BYOD driving more data to the cloud

BYOD driving more data to the cloud

The rise of the bring your own device (BYOD) trend within many businesses will lead to more corporate data being placed on cloud systems, experts have suggested.

Writing for Wired.com, Andrew Wild claims that the issue of data security has become one of the biggest concerns among IT managers, many of whom have seen their fellow employees bringing their own smartphones and tablets into the workplace.

The devastating consequences of data being leaked means that many companies are being forced to look at effective mobile device management solutions (MDM).

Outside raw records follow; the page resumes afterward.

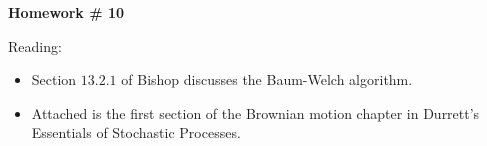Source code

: \documentclass{article}
\begin{document}
\renewcommand{\a}{\textbf{a}}
\renewcommand{\b}{\textbf{b}}
\renewcommand{\d}{\textbf{d}}
\newcommand{\e}{\textbf{e}}

\large

\begin{center}
\textbf{Homework \# 10} \\  
\end{center}



\medskip


\newcommand{\normal}{\mathcal{N}}

Reading:
\begin{itemize}
\item Section $13.2.1$ of Bishop discusses the Baum-Welch algorithm.
\item Attached is the first section of the Brownian motion chapter in Durrett's Essentials of Stochastic Processes.
\end{itemize}
\end{document}
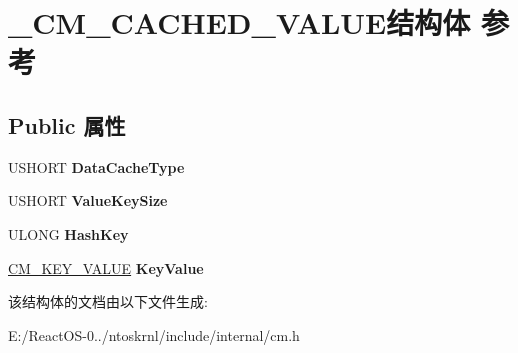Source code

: \hypertarget{struct___c_m___c_a_c_h_e_d___v_a_l_u_e}{}\section{\+\_\+\+C\+M\+\_\+\+C\+A\+C\+H\+E\+D\+\_\+\+V\+A\+L\+U\+E结构体 参考}
\label{struct___c_m___c_a_c_h_e_d___v_a_l_u_e}
\subsection*{Public 属性}
\begin{DoxyCompactItemize}
\item 
\mbox{\label{struct___c_m___c_a_c_h_e_d___v_a_l_u_e_af117bf132e9d549e48928f8f8e155771}} 
U\+S\+H\+O\+RT {\bfseries Data\+Cache\+Type}
\item 
\mbox{\label{struct___c_m___c_a_c_h_e_d___v_a_l_u_e_a6c89cdf0bbbe90655832834d639a1eab}} 
U\+S\+H\+O\+RT {\bfseries Value\+Key\+Size}
\item 
\mbox{\label{struct___c_m___c_a_c_h_e_d___v_a_l_u_e_a22d0f45666d92c519b0b251236ca4f05}} 
U\+L\+O\+NG {\bfseries Hash\+Key}
\item 
\mbox{\label{struct___c_m___c_a_c_h_e_d___v_a_l_u_e_a6988de2908649b13ac9c6bced357b0ab}} 
\hyperlink{struct___c_m___k_e_y___v_a_l_u_e}{C\+M\+\_\+\+K\+E\+Y\+\_\+\+V\+A\+L\+UE} {\bfseries Key\+Value}
\end{DoxyCompactItemize}


该结构体的文档由以下文件生成\+:\begin{DoxyCompactItemize}
\item 
E\+:/\+React\+O\+S-\/0../ntoskrnl/include/internal/cm.\+h\end{DoxyCompactItemize}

Mr Wild claims that one of the most effective methods of creating a secure environment for data is to employ a cloud system, which he said could be especially suitable for small ormedium sized businesses (SMB), who often lack the necessary funds and manpower to adequately deal with any problems.

He added: "In the near future there won’t be any good reason for corporate data to be stored on the device. The most compelling reason for storing data locally is to enable offline access. However the need for offline access will diminish as internet access becomes truly ubiquitous. We are getting there; even airplanes are offering inflight Wi-Fi connectivity."

But he claims there is still a need to try and divert data away from local storage systems even in the current climate, as the solution of disconnecting from the internet, which is a popular security practice in many firms, can be too inconvenient within a BYOD environment.

The benefits of combining BYOD with cloud technology have been recognised by other experts too.

In a blog for Search Cloud Computing, writer Fernanda Aspe stressed that while ensuring on-device security methods such as anti-malware software and passwords are important, firms need to set up gateways between both mobile devices and the business network.

She added that the implementation of certain tools could provide a higher level of security for smartphones and tablet devices being used within the company, while hypervisors could separate personal and corporate data, and even allow remote wiping in case a device is lost or stolen.